Pourquoi les professionnels de santé sont-ils si réticents à pratiquer la stérilisation définitive et volontaire ?

Voilà maintenant plus de 20 ans maintenant que je « milite » pour la communauté childfree et s’il y a bien un sujet qui a le don de m’agacer, c’est celui du milieu des professionnels de santé. Alors que la stérilisation définitive est la méthode la plus sûre et la plus durable, le nombre de refus face aux demandes conscientes et réfléchies sont toujours aussi importants.

Tu vas regretter

D’expérience, l’argument le plus régulièrement avancé est celui d’un regret qui pourrait naître sur le tard. Si les chiffres que l’on trouve ici et là parlent de 5% de personnes qui, effectivement, regrettent leur stérilisation définitive. Ce sont des études qui ne portent que sur un faible échantillon de personnes dont on ne sait pas grand chose mais en admettant qu’il soit représentatif, ce sont 95% des personnes qui ne regrettent pas leur choix. On pourrait aussi évoquer le fait que 20% des parents regrettent d’avoir eu des enfants. Autant dire que lorsqu’il est réfléchi et que la demande vient de quelqu’un d’informé et conscient, l’excuse ne tient pas.

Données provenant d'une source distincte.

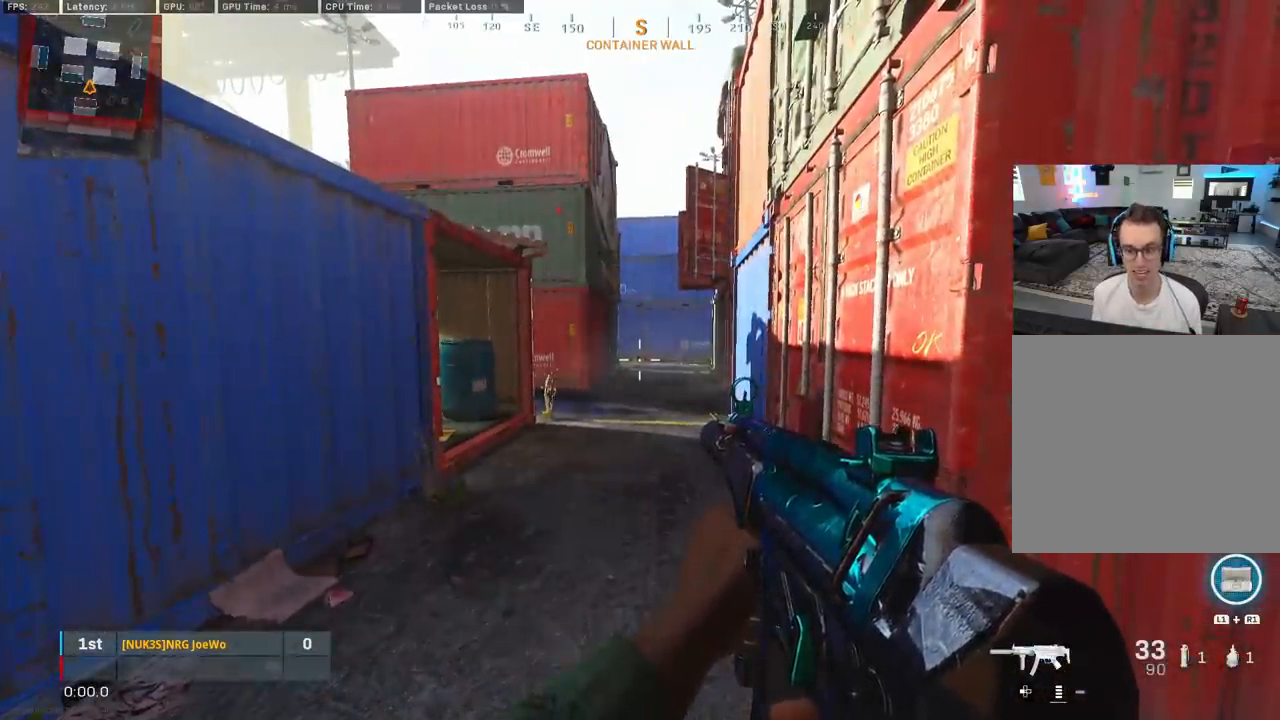
{"buttons": [], "left_stick": "center", "right_stick": "left", "events": [[333, "right_stick", "right"], [483, "right_stick", "left"]]}
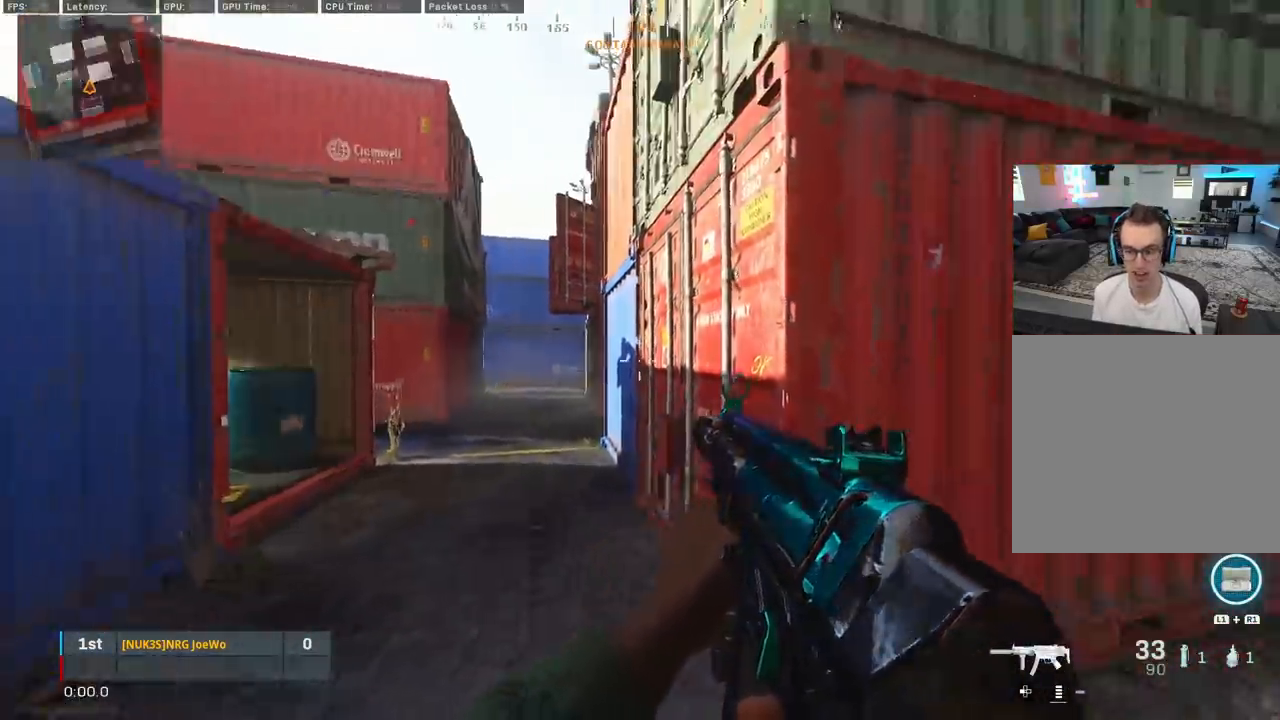
{"buttons": [], "left_stick": "center", "right_stick": "center", "events": [[150, "right_stick", "center"], [250, "right_stick", "right"], [383, "right_stick", "center"]]}
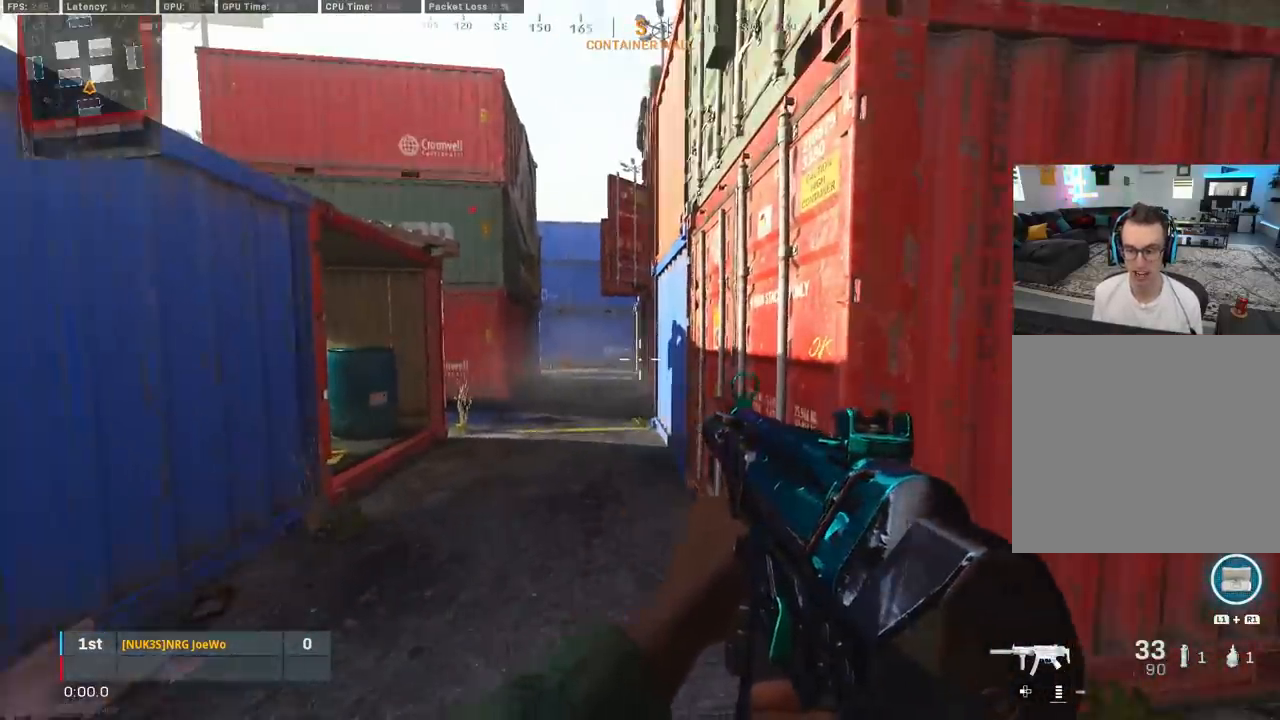
{"buttons": [], "left_stick": "center", "right_stick": "center", "events": []}
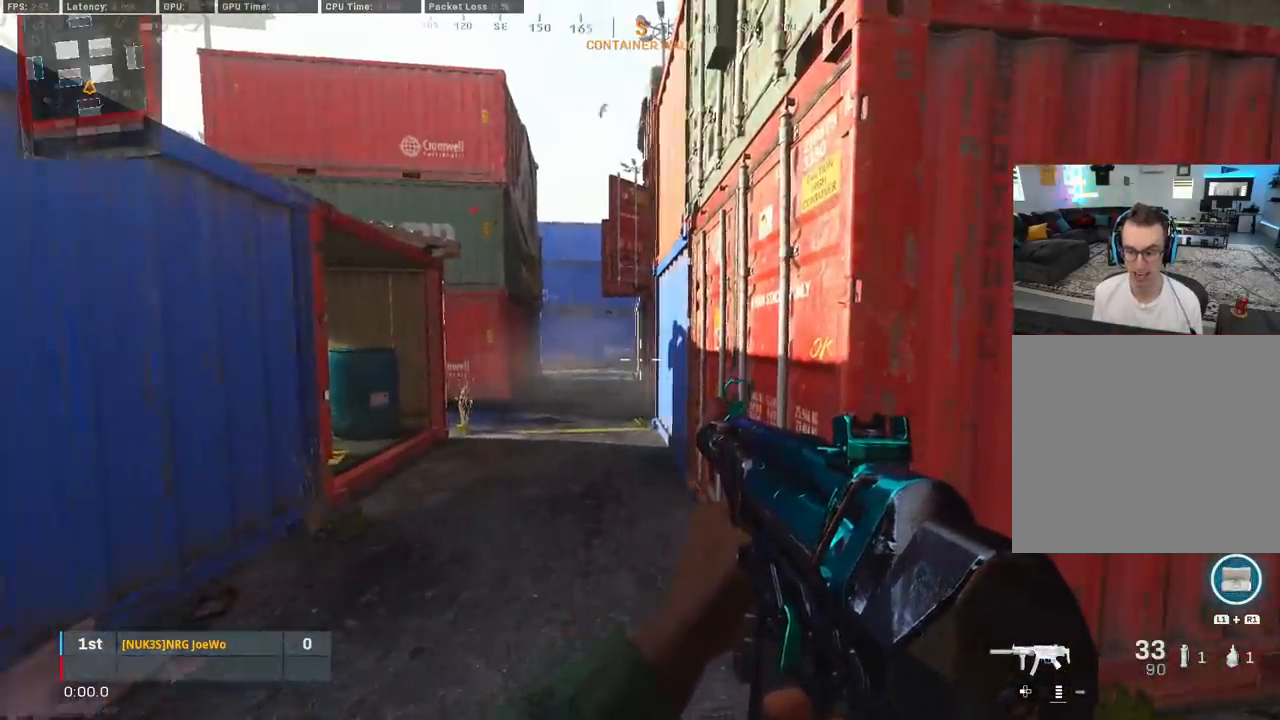
{"buttons": [], "left_stick": "center", "right_stick": "center", "events": [[133, "right_stick", "up"], [300, "right_stick", "center"]]}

La peur du procès vient en seconde position des arguments avancés par les professionnels de santé. Après avoir longuement cherché pour cet article et si je me base sur mes longues années à m’intéresser au sujet, je n’ai pas trouvé un seul cas de ce genre. Il est possible que je sois passé à côté de quelque chose mais il est peu probable que ce genre de plaintes aient été déposées quelque part. Bien que cela reste hypothétiquement possible, ça n’est pas recevable. Une personne devrait pouvoir faire ce qu’elle veut de son corps.

Conformité sociale

Alors que l’on pourrait penser que les professionnels de santé sont issus de milieux intellectuels et font partie d’une certaine élite, les stéréotypes vont bon train chez de nombreux praticiens. Pour beaucoup d’entre-eux, il reste encore inconcevable qu’une personne puisse faire le choix de ne pas vouloir d’enfant. D’ailleurs, sur ce point, ce sont plus les femmes qui sont le plus touchées par cette vision assez archaïque. Des retours que j’en ai pu avoir, les hommes rencontrent moins de difficultés à se faire stériliser volontairement. En plus des clichés vient s’ajouter un zeste de sexisme, on n’est plus à ça près.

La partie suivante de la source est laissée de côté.